__Information given__:
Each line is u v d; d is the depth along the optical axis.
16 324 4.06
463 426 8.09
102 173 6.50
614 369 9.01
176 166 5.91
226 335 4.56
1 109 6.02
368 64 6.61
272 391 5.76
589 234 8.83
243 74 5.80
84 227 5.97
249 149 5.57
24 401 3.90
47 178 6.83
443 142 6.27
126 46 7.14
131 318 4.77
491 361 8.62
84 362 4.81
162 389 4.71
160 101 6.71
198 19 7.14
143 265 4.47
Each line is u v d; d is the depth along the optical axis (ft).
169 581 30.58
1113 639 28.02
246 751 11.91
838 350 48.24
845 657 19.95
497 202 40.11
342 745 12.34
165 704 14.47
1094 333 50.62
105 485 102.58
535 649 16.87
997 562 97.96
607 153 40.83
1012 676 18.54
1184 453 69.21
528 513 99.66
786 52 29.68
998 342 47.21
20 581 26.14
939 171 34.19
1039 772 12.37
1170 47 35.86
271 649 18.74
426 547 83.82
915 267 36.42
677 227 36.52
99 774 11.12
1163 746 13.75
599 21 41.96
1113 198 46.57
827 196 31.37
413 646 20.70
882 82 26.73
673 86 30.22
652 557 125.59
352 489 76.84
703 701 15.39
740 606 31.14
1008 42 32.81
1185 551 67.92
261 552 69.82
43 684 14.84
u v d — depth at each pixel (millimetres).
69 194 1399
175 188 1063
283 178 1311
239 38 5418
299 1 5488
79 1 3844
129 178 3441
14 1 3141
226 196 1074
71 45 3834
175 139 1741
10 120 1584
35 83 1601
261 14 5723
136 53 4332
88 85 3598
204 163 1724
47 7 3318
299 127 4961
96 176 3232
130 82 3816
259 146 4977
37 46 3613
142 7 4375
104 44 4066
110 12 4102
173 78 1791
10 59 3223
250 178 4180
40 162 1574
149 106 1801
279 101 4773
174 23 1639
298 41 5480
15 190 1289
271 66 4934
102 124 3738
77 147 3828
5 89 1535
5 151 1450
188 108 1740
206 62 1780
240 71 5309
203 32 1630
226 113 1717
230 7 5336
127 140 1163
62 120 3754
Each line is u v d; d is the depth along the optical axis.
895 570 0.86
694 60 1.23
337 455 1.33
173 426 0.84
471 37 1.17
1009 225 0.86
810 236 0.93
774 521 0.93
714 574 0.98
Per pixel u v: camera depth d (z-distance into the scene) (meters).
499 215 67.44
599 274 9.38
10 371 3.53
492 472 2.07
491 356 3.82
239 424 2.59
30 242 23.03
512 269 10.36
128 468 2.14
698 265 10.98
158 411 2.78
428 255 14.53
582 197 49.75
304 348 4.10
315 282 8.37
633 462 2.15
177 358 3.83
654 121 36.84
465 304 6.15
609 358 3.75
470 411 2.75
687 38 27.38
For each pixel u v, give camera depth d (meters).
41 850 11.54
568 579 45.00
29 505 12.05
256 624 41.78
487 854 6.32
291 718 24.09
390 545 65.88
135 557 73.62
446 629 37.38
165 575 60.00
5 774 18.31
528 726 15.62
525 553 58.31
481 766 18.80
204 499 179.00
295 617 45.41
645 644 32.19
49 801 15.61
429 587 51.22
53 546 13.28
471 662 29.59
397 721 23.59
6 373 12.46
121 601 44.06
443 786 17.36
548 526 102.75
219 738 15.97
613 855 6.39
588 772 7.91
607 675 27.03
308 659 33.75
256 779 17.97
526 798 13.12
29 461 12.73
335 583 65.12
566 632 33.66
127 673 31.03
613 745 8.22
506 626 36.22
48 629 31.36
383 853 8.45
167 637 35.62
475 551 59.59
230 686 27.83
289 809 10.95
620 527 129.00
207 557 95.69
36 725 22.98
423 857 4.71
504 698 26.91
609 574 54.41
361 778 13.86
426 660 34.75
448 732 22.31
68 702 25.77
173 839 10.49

__Aim of the task__:
Look above for the line with "149 106 1801" and the line with "167 637 35.62". Retype those two lines and every line between them exactly, adding nothing.

__Result__:
149 106 1801
279 101 4773
174 23 1639
298 41 5480
15 190 1289
271 66 4934
102 124 3738
77 147 3828
5 89 1535
5 151 1450
188 108 1740
206 62 1780
240 71 5309
203 32 1630
226 113 1717
230 7 5336
127 140 1163
62 120 3754
Each line is u v d; d is the depth along the optical axis.
895 570 0.86
694 60 1.23
337 455 1.33
173 426 0.84
471 37 1.17
1009 225 0.86
810 236 0.93
774 521 0.93
714 574 0.98
Per pixel u v: camera depth d (z-distance into the scene) (meters).
499 215 67.44
599 274 9.38
10 371 3.53
492 472 2.07
491 356 3.82
239 424 2.59
30 242 23.03
512 269 10.36
128 468 2.14
698 265 10.98
158 411 2.78
428 255 14.53
582 197 49.75
304 348 4.10
315 282 8.37
633 462 2.15
177 358 3.83
654 121 36.84
465 304 6.15
609 358 3.75
470 411 2.75
687 38 27.38
For each pixel u v, give camera depth d (meters).
41 850 11.54
568 579 45.00
29 505 12.05
256 624 41.78
487 854 6.32
291 718 24.09
390 545 65.88
135 557 73.62
446 629 37.38
165 575 60.00
5 774 18.31
528 726 15.62
525 553 58.31
481 766 18.80
204 499 179.00
295 617 45.41
645 644 32.19
49 801 15.61
429 587 51.22
53 546 13.28
471 662 29.59
397 721 23.59
6 373 12.46
121 601 44.06
443 786 17.36
548 526 102.75
219 738 15.97
613 855 6.39
588 772 7.91
607 675 27.03
308 659 33.75
256 779 17.97
526 798 13.12
29 461 12.73
335 583 65.12
566 632 33.66
127 673 31.03
613 745 8.22
506 626 36.22
48 629 31.36
383 853 8.45
167 637 35.62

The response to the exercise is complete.